• **Tarefa A**: De acordo com o artigo sobre a cultura woke, qual empresa informou por último que deixará de usar cotas em contratações?
• **Tarefa B**: Prossiga com o artigo sobre a cultura woke a partir da última frase apresentada.

• **Página**:
▬▬▬▬▬▬
Um traço da cultura woke é a conversão de quase tudo em retórica

Por Fernando Schüler Materia seguir SEGUIR Materia seguir SEGUINDO Atualizado em 29 out 2024, 16h12 - Publicado em 26 out 2024, 08h00

A Economist fez uma ampla matéria sugerindo que estamos vivendo um recuo da onda woke, em especial nos Estados Unidos. Por onda woke, leia-se a obsessão em torno de temas de gênero, raça e orientação sexual, que ganhou incrível velocidade desde o início da década passada. Isso no embalo das redes sociais, de movimentos como o Black Lives Matter, a reação à eleição de Trump e as guerras culturais. Um movimento que rapidamente migrou das universidades para as empresas, para a publicidade e se tornou um tanto asfixiante nos anos recentes. A onda agora parece ter dado uma esfriada. O ponto de virada pode ter sido aquele comercial da Bud Light com imagem da Dylan Mulvaney, a ativista trans, na latinha da cerveja. Todos conhecem o resultado. As vendas despencaram, a empresa teve um prejuízo histórico. Não foi um caso isolado. Uma série de empresas, como John Deere, Disney e muitas outras, anunciou seu recuo. O caso mais recente é o da Ford, informando que não usará mais cotas em contratações e evitará os “temas polarizantes” da agenda identitária. A mudança das empresas não se dá no vácuo. Menções ao termo “privilégio branco” caíram de 2,5 vezes a apenas 0,4 para cada milhão de palavras no New York Times, entre 2020 e 2023. E menos de metade do público, em uma pesquisa Gallup/Bentley, acha que as empresas devem se manifestar sobre questões raciais ou LGBTQIA+. Há sinais de mudança na cultura.

Uma hipótese é de que as pessoas, devagar, vão aprendendo a separar o joio do trigo. Aprendendo que é ótimo cultivar valores como o respeito, a tolerância e o acesso a oportunidades. Mas que é péssimo que esses valores, reunidos sob a ideia generosa da diversidade, se convertam em ideologia. Com tudo a que uma ideologia tem direito: em vez da abertura à diferença, o controle; em vez do respeito, a lógica do conflito permanente; este estranho destino que parece se seguir a tudo que se converte em ideologia: o esquecimento dos melhores valores que estavam lá, quando tudo começou. De minha parte, sempre tive esta curiosidade: por que raios a obsessão identitária tomou de assalto as empresas? Por que se abriu tanto espaço para esse curioso tipo que é o “ativista da empresa”. Ele e sua retórica pronta, seu horror a quem pensa diferente, sua incrível capacidade de estar sempre próximo dos centros de decisão. Tempos atrás, conversei com alguns líderes empresariais sobre o tema. A maioria não sabia bem explicar. “As coisas simplesmente foram acontecendo”, disse um executivo. A princípio, pareciam ser ótimas ideias. Palavras bacanas sobre “inclusão” e “respeito”. Uma sugestão aqui, a recomendação do setor de RH ali, uma campanha identitária, algum conselheiro dizendo que “é importante criar um comitê de diversidade”. E logo veio a ladeira. Os cursos de “letramento de gênero e racial”, banimento de palavras, códigos infinitos de conduta, disque-denúncias. Um executivo foi claro: o que conta é o medo. “Essa turma tem poder de afetar a reputação das empresas, é melhor prevenir.” Na prática, se criou uma sutilíssima chantagem. Algo do tipo: somos minoria, mas se nossa pauta não andar, coisas complicadas podem acontecer.
▬▬▬▬▬▬
• **Linhas de dados**:
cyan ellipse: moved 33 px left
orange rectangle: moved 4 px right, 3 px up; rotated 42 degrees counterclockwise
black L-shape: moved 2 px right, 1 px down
▬▬▬▬▬▬
• **Resposta A**: A Ford.

• **Resposta B**:
“Um traço da cultura woke é a conversão de quase tudo em retórica”

Faz sentido. O mundo hiperconectado fez crescer a fragilidade de qualquer um. A era do que James Bartholomew chamou de “sinalização de virtude”. A tagarelice do bem. O tipo que adora um jatinho, mas não perde a chance de falar em aquecimento global; que vê sua identidade como um santuário, mas a do vizinho como perversão. Vai aí um traço da cultura woke: a conversão de quase tudo em retórica. Vale para a composição étnica de um comercial, um simples debate na faculdade, ou quem sabe para o tamanho das lingeries e os tipos de modelos em um desfile da Victoria’s Secret. Em uma palavra: a obsessão. A posição do righteous, o “moralista”, de Jonathan Haidt. O que costumamos chamar de monismo na teoria ética. Na prática, a migração, por vezes bastante sutil, da inclusão para a exclusão. A ideia de que um certo aspecto da realidade — exatamente aquele no qual eu acredito — é capaz de organizar o mundo e dizer o que define a justiça e a virtude. Algo que já foi a ideia de “classe social”, para a esquerda, mas que em algum momento migrou para a órbita das “identidades”. E, a partir daí, a marcação cerrada, as paredes com slogans, o discurso emotivo. E logo a intolerância, a regulação da linguagem, do gesto. Tudo que vai virando o pão de cada dia. Mas que devagar vai gerando impaciência.

Há um paradoxo aí: o empobrecimento da ideia de diversidade. A ideia bobinha de que a imensa variedade humana possa ser enquadrada em dois ou três pertencimentos coletivos, associados a critérios de gênero, raça e orientação sexual. Tempos atrás, li o texto que dizia ser “a raça o fator essencial na definição de nossa identidade”. Achei perfeitamente razoável que alguém se defina dessa maneira. Mas implausível, como um tipo de metafísica. Espécie de monismo existencial, que termina por esterilizar, em vez de dignificar, a ideia de diversidade. Identidades podem surgir do cultivo de diferentes valores e formas de pensar. De vínculos afetivos, da religião, da formação cultural. Ou quem sabe de um ativo senso de individualidade, do cosmopolitismo, do amor à ciência e à dúvida intelectual. Não passa de uma visão presunçosa da vida definir um ranking particular para hierarquizar essas coisas.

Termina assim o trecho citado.